Séoul, visages d’une ville, essai-vidéo, Gina Kim
Séoul, visages d’une ville, essai-vidéo, L’Atelier des cahiers, coll. Images, octobre 2017, trad. coréen Simon Kim, 128 pages, 18 €
Ecrivain(s): Gina Kim
Retour à Séoul
Ce que nous connaissons ici en France de La Corée ce sont des marques de téléphonie, de voitures, un tube fantaisiste entendu un temps sur les ondes ou sur le Net, mais aussi depuis quelques mois la surenchère militaire du dictateur de Corée du Nord, et les réponses de Trump à ce jeu dangereux.
J’aime depuis longtemps le cinéma coréen, les mystères de sa langue et de son alphabet, le hangeul, les baguettes en métal, la saveur du kimchi. Je suis allée dans le quartier coréen de New-York et j’ai fait escale à l’aéroport international de Séoul. Je connais l’histoire violente du pays : la longue colonisation japonaise qui fit subir aux femmes tout particulièrement, entre autres atrocités, la prostitution, qui interdit la pratique de la langue nationale. La guerre civile, après le partage de la péninsule entre l’URSS au nord et les Etats-Unis au sud. Guerre sans paix signée encore aujourd’hui. Ajoutons à cela des dictatures…

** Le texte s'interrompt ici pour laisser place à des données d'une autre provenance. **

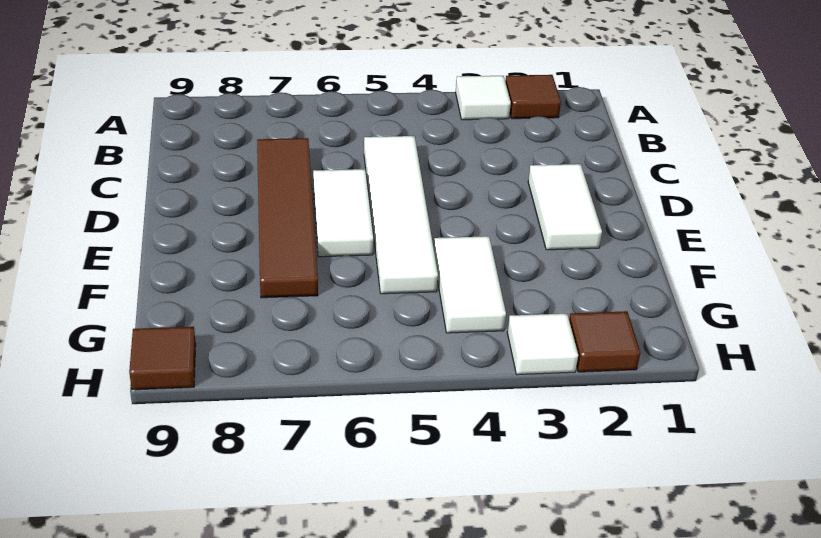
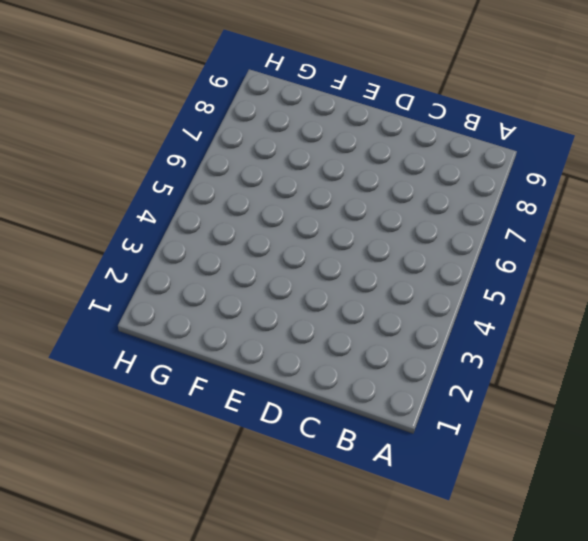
none -> brown tile A2 level 1
none -> white tile A3 level 1

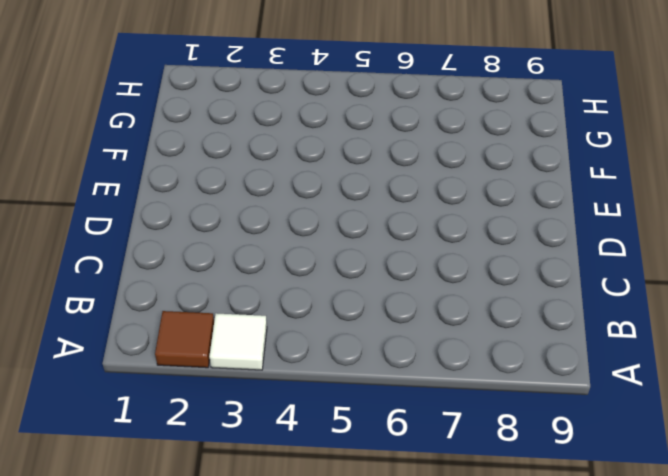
none -> white tile C5:F5 level 1
none -> brown tile C7:F7 level 1

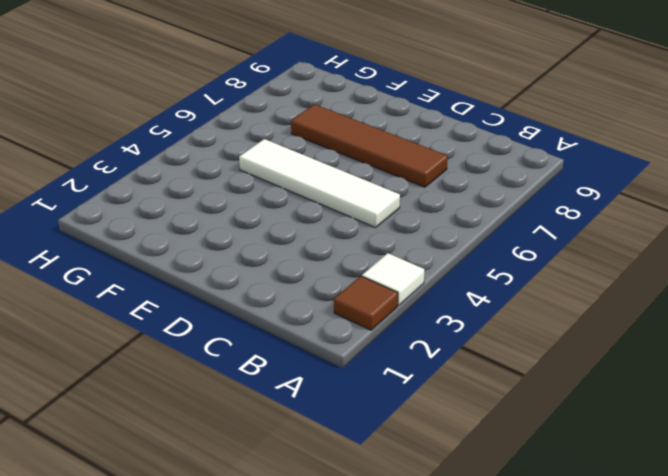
none -> white tile D2:E2 level 1
none -> white tile D6:E6 level 1

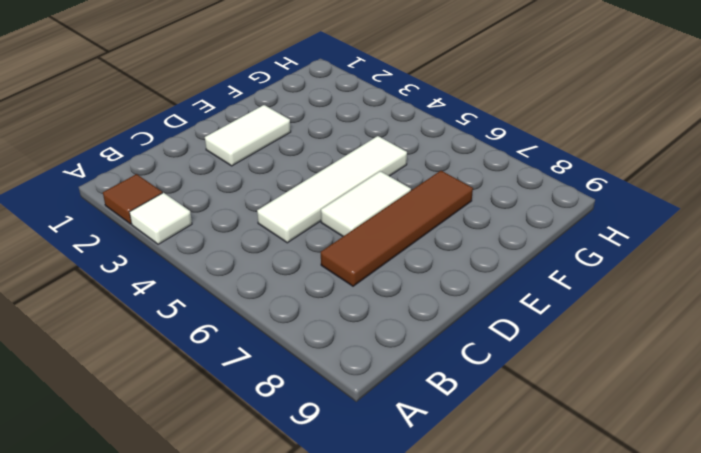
none -> white tile F4:G4 level 1
none -> brown tile H2 level 1

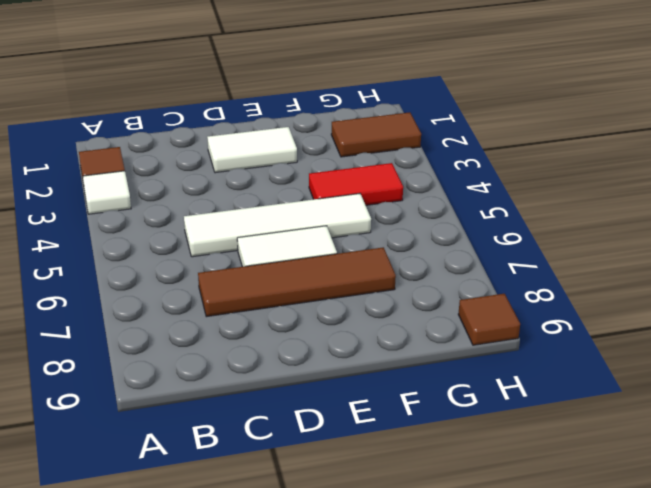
red tile F4:G4 level 1 -> white tile F4:G4 level 1
brown tile G2:H2 level 1 -> brown tile H2 level 1
none -> white tile H3 level 1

Le petit volume de Gina Kim en quelque sorte m’accompagne dans une promenade intime, à travers différents lieux de cette mégalopole où elle revient en 2009 avec tous ses souvenirs et ses images, celles de son enfance et celles qu’elle fabrique au présent : le livre contient un texte en édition bilingue (coréen-français), des photographie en double page, en écho aux différents chapitres. Son texte d’ailleurs est matière filmique, constituant une partie essentielle de la bande-son en voix off : l’auteur lit son texte en anglais et on entend aussi les bruits de la rue, de la vie autour d’elle, rapportés du tournage. A la fin du livre, sur des pages noires, des QR codes permettent d’écouter ce que nous avons lu en silence auparavant selon l’ordre justement des chapitres avec une photographie couleurs en frontispice.
Ce que nous dit Gina Kim à la première personne, c’est comment nous approchons un monde que nous avons connu et que nous avons quitté depuis longtemps. Gina Kim le fait par l’intermédiaire du film pour son pays natal : Pour la toute première fois, j’avais envie de filmer Séoul.
Le texte s’ouvre sur la figure paternelle et celle de son aïeul comme pour marquer son appartenance à un monde passé, devenu étranger par ses multiples transformations (urbanistiques) mais pourtant familier par la mémoire des sens, des nourritures par exemple et de leurs odeurs particulières. Elle suit un itinéraire à la fois géographique par quartiers jusqu’au sommet de la ville à la Seoul Tower (Seongbuk ou Itaewon) mais surtout mémoriel : empreintes des lieux de la colonisation comme la redoutée prison de Seodaemun ou de celui du terrible et meurtrier écroulement du grand magasin de Sampoong, le 29 juin 1995 à 17h15. Evocation aussi des manifestations étudiantes de 1960 contre la dictature de Syngman Rhee. Le passé à la fois revient et s’efface, les photographies sont le plus souvent saturées de noir, partiellement floues, rendues presque illisibles. Les visages eux-mêmes restent inidentifiables. Cependant, par-delà cette remontée dans l’histoire douloureuse du pays, Gina Kim capte aussi des moments de grâce (le printemps des cerisiers en fleurs), la rencontre d’un coiffeur de quartier, la beauté d’écolières nipponnes en sortie scolaire ou la lumière des lanternes d’un temple bouddhiste. Il s’agit pour elle de poursuivre encore en quelque sorte le journal intime d’une exilée de retour mais de retour provisoirement.
L’éditeur propose un catalogue riche en ouvrages autour de la Corée.